Réécrivez l'ensemble des entrées ci-dessous sous forme de liste JSON de chaînes, à raison d'une chaîne par ligne et sans les lignes vides.
·····
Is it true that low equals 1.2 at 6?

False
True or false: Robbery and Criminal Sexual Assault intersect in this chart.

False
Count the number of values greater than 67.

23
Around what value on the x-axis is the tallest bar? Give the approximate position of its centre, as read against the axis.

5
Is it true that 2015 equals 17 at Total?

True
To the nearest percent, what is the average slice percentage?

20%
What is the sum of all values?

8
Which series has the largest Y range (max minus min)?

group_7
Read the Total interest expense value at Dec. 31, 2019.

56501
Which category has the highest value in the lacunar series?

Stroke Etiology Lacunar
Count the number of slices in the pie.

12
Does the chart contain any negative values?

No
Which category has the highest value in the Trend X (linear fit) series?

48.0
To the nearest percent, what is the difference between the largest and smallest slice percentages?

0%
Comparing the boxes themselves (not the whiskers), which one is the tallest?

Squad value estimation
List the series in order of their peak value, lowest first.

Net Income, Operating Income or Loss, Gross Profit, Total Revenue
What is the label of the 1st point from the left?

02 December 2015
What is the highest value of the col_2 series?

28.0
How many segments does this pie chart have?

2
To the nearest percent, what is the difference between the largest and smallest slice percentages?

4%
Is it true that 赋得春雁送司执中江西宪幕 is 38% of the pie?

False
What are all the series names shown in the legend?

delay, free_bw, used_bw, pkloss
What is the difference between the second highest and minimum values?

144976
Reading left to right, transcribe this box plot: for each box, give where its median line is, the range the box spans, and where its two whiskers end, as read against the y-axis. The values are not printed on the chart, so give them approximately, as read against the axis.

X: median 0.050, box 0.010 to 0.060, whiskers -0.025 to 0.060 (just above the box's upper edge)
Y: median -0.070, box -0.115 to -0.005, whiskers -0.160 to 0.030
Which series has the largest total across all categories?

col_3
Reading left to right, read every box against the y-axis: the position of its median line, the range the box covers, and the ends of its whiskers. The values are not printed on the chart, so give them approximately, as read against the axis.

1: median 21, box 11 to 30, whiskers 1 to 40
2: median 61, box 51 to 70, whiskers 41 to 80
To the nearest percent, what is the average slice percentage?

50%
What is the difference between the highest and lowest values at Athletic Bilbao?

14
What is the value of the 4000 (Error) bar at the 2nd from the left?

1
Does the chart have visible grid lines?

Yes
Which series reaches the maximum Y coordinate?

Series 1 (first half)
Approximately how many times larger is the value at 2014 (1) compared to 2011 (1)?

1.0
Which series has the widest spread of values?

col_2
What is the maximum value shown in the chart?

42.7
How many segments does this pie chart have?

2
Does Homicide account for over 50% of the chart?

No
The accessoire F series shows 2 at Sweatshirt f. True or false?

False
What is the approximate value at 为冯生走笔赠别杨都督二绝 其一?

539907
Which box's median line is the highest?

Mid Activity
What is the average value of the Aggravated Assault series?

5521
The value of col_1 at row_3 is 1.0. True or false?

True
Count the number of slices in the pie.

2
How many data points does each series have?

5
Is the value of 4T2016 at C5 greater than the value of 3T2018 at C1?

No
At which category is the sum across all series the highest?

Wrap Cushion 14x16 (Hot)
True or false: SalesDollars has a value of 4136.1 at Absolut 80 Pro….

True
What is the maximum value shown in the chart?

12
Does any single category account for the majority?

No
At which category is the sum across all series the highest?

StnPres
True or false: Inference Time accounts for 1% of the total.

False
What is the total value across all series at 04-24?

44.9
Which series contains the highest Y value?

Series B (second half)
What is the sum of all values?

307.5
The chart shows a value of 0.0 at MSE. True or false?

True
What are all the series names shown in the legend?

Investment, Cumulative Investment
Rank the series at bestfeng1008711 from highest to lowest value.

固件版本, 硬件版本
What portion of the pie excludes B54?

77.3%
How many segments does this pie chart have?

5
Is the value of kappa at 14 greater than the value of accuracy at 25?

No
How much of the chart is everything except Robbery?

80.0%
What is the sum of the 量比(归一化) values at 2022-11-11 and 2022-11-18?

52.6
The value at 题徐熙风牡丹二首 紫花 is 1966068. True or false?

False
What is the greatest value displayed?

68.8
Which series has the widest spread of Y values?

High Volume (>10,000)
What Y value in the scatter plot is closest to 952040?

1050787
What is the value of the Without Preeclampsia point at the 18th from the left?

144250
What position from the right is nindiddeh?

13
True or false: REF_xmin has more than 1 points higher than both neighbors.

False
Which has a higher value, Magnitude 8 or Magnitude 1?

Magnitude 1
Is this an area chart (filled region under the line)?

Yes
·····
## RÉSULTAT
[
  "Is it true that low equals 1.2 at 6?",
  "False",
  "True or false: Robbery and Criminal Sexual Assault intersect in this chart.",
  "False",
  "Count the number of values greater than 67.",
  "23",
  "Around what value on the x-axis is the tallest bar? Give the approximate position of its centre, as read against the axis.",
  "5",
  "Is it true that 2015 equals 17 at Total?",
  "True",
  "To the nearest percent, what is the average slice percentage?",
  "20%",
  "What is the sum of all values?",
  "8",
  "Which series has the largest Y range (max minus min)?",
  "group_7",
  "Read the Total interest expense value at Dec. 31, 2019.",
  "56501",
  "Which category has the highest value in the lacunar series?",
  "Stroke Etiology Lacunar",
  "Count the number of slices in the pie.",
  "12",
  "Does the chart contain any negative values?",
  "No",
  "Which category has the highest value in the Trend X (linear fit) series?",
  "48.0",
  "To the nearest percent, what is the difference between the largest and smallest slice percentages?",
  "0%",
  "Comparing the boxes themselves (not the whiskers), which one is the tallest?",
  "Squad value estimation",
  "List the series in order of their peak value, lowest first.",
  "Net Income, Operating Income or Loss, Gross Profit, Total Revenue",
  "What is the label of the 1st point from the left?",
  "02 December 2015",
  "What is the highest value of the col_2 series?",
  "28.0",
  "How many segments does this pie chart have?",
  "2",
  "To the nearest percent, what is the difference between the largest and smallest slice percentages?",
  "4%",
  "Is it true that 赋得春雁送司执中江西宪幕 is 38% of the pie?",
  "False",
  "What are all the series names shown in the legend?",
  "delay, free_bw, used_bw, pkloss",
  "What is the difference between the second highest and minimum values?",
  "144976",
  "Reading left to right, transcribe this box plot: for each box, give where its median line is, the range the box spans, and where its two whiskers end, as read against the y-axis. The values are not printed on the chart, so give them approximately, as read against the axis.",
  "X: median 0.050, box 0.010 to 0.060, whiskers -0.025 to 0.060 (just above the box's upper edge)",
  "Y: median -0.070, box -0.115 to -0.005, whiskers -0.160 to 0.030",
  "Which series has the largest total across all categories?",
  "col_3",
  "Reading left to right, read every box against the y-axis: the position of its median line, the range the box covers, and the ends of its whiskers. The values are not printed on the chart, so give them approximately, as read against the axis.",
  "1: median 21, box 11 to 30, whiskers 1 to 40",
  "2: median 61, box 51 to 70, whiskers 41 to 80",
  "To the nearest percent, what is the average slice percentage?",
  "50%",
  "What is the difference between the highest and lowest values at Athletic Bilbao?",
  "14",
  "What is the value of the 4000 (Error) bar at the 2nd from the left?",
  "1",
  "Does the chart have visible grid lines?",
  "Yes",
  "Which series reaches the maximum Y coordinate?",
  "Series 1 (first half)",
  "Approximately how many times larger is the value at 2014 (1) compared to 2011 (1)?",
  "1.0",
  "Which series has the widest spread of values?",
  "col_2",
  "What is the maximum value shown in the chart?",
  "42.7",
  "How many segments does this pie chart have?",
  "2",
  "Does Homicide account for over 50% of the chart?",
  "No",
  "The accessoire F series shows 2 at Sweatshirt f. True or false?",
  "False",
  "What is the approximate value at 为冯生走笔赠别杨都督二绝 其一?",
  "539907",
  "Which box's median line is the highest?",
  "Mid Activity",
  "What is the average value of the Aggravated Assault series?",
  "5521",
  "The value of col_1 at row_3 is 1.0. True or false?",
  "True",
  "Count the number of slices in the pie.",
  "2",
  "How many data points does each series have?",
  "5",
  "Is the value of 4T2016 at C5 greater than the value of 3T2018 at C1?",
  "No",
  "At which category is the sum across all series the highest?",
  "Wrap Cushion 14x16 (Hot)",
  "True or false: SalesDollars has a value of 4136.1 at Absolut 80 Pro….",
  "True",
  "What is the maximum value shown in the chart?",
  "12",
  "Does any single category account for the majority?",
  "No",
  "At which category is the sum across all series the highest?",
  "StnPres",
  "True or false: Inference Time accounts for 1% of the total.",
  "False",
  "What is the total value across all series at 04-24?",
  "44.9",
  "Which series contains the highest Y value?",
  "Series B (second half)",
  "What is the sum of all values?",
  "307.5",
  "The chart shows a value of 0.0 at MSE. True or false?",
  "True",
  "What are all the series names shown in the legend?",
  "Investment, Cumulative Investment",
  "Rank the series at bestfeng1008711 from highest to lowest value.",
  "固件版本, 硬件版本",
  "What portion of the pie excludes B54?",
  "77.3%",
  "How many segments does this pie chart have?",
  "5",
  "Is the value of kappa at 14 greater than the value of accuracy at 25?",
  "No",
  "How much of the chart is everything except Robbery?",
  "80.0%",
  "What is the sum of the 量比(归一化) values at 2022-11-11 and 2022-11-18?",
  "52.6",
  "The value at 题徐熙风牡丹二首 紫花 is 1966068. True or false?",
  "False",
  "What is the greatest value displayed?",
  "68.8",
  "Which series has the widest spread of Y values?",
  "High Volume (>10,000)",
  "What Y value in the scatter plot is closest to 952040?",
  "1050787",
  "What is the value of the Without Preeclampsia point at the 18th from the left?",
  "144250",
  "What position from the right is nindiddeh?",
  "13",
  "True or false: REF_xmin has more than 1 points higher than both neighbors.",
  "False",
  "Which has a higher value, Magnitude 8 or Magnitude 1?",
  "Magnitude 1",
  "Is this an area chart (filled region under the line)?",
  "Yes"
]